Workers discovered the burial ground in October while digging a waterway to catch runoff from Playa Vista and neighboring housing developments.

Since December, the commission has sent Playa Vista six letters asking them to stop removing the remains, which have been found on a near daily basis.

Playa Vista officials said the excavations are allowed under an agreement signed by the company, three representatives of the tribe and government regulators 13 years ago. The agreement -- extended for 10 years in 2001 -- outlines procedures for handling cultural artifacts or bodies if they are found.

Company president Steve Soboroff said Playa Vista was "doing a comprehensive and respectful job" under the agreement.

The Native American Heritage Commission claims the agreement should be revised considering the large number of remains.

"We didn't know they would find a cemetery," said Rob Wood, the board's Southern California program manager. "They should consult with the Native American community and look at alternatives."

**TASKS TO COMPLETE:**
**1)** Please answer these questions using the passage about the Playa Vista burial ground.
(a) In what month did workers discover the burial ground?
(b) How many letters has the commission sent Playa Vista since December?
(c) What position does Steve Soboroff hold?
**2)** Decide whether each statement agrees with the passage about the Playa Vista burial ground. Answer yes or no, quoting the words that settle it.
(a) The agreement was signed 13 years ago.
(b) The agreement was extended for five years in 2001.
(c) Remains have turned up only rarely.
**3)** Carry on the passage about the Playa Vista burial ground from its final sentence.

**RECORDED INFORMATION:**
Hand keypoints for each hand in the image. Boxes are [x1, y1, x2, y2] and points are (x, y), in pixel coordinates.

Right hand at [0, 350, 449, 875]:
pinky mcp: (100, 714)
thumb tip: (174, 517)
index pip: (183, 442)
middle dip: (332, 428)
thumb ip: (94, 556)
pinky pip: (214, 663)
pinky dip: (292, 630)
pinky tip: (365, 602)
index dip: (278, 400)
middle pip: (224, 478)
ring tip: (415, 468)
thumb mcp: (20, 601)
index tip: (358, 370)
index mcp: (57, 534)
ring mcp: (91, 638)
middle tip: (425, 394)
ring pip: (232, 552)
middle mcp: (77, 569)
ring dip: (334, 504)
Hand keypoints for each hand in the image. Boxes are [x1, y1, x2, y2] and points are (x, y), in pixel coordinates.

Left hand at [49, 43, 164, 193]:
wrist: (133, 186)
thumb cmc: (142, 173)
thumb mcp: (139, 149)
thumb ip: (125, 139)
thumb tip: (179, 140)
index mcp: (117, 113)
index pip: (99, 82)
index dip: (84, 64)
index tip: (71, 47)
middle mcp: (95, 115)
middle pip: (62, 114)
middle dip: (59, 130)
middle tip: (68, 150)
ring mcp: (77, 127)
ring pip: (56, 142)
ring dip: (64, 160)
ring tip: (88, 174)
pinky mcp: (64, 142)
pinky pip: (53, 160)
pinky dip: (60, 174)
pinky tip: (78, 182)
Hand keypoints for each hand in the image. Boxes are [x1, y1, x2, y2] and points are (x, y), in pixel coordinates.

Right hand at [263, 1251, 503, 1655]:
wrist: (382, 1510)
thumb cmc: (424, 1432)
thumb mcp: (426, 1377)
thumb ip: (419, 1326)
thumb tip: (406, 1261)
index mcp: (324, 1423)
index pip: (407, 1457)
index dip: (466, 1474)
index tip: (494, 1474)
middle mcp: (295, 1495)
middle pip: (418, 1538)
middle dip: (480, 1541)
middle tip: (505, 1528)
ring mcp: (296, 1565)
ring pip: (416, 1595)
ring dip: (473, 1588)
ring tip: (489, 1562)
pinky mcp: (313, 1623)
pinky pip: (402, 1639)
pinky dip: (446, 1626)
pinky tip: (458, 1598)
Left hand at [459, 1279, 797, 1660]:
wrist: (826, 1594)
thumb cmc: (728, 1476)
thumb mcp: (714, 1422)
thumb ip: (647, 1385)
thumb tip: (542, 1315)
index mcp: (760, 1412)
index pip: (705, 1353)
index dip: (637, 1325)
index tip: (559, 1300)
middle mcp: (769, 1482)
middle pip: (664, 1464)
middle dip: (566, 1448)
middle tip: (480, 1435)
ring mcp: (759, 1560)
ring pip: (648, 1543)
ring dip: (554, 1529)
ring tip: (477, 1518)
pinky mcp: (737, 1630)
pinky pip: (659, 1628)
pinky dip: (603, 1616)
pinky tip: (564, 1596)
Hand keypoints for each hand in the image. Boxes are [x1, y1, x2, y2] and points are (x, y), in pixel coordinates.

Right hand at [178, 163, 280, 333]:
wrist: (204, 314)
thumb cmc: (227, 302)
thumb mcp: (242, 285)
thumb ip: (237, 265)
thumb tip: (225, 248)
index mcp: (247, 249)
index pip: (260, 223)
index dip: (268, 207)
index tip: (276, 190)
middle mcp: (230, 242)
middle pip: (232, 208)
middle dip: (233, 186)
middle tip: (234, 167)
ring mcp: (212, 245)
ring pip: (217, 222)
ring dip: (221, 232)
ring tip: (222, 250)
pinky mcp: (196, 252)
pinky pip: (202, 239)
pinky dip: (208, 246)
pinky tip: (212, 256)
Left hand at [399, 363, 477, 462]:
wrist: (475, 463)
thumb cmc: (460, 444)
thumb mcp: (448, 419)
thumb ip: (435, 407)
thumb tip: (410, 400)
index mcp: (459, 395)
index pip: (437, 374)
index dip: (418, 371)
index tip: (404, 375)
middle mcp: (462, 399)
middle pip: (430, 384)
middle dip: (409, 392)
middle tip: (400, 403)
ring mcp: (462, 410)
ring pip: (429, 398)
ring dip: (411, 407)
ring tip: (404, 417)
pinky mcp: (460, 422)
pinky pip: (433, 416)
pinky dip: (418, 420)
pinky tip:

**ANSWERS FOR THE TASKS:**
**1)**
(a) October
(b) Six
(c) Company president

**2)**
(a) Yes: "signed by the company, three representatives of the tribe and government regulators 13 years ago"
(b) No: "extended for 10 years in 2001"
(c) No: "which have been found on a near daily basis"

**3)**
Attempts to reach tribal leaders Sunday were unsuccessful. But the tribe's Web site was critical of continued development now that the cemetery has been discovered.

"Let our ancestors rest," the message said. "The meaning of Tongva is People of the Earth, if these remains are not allowed to go back to the earth as intended, our culture may never be the same."

Opponents of the excavation include Robert Dorame, who was named by the commission the "most likely descendant" of Indians buried at the site.

"If there's two or three remains, yes, you may follow those recommendations," he said. "But we're talking about a cemetery. Every Indian knows it's a cemetery. The protocols can change."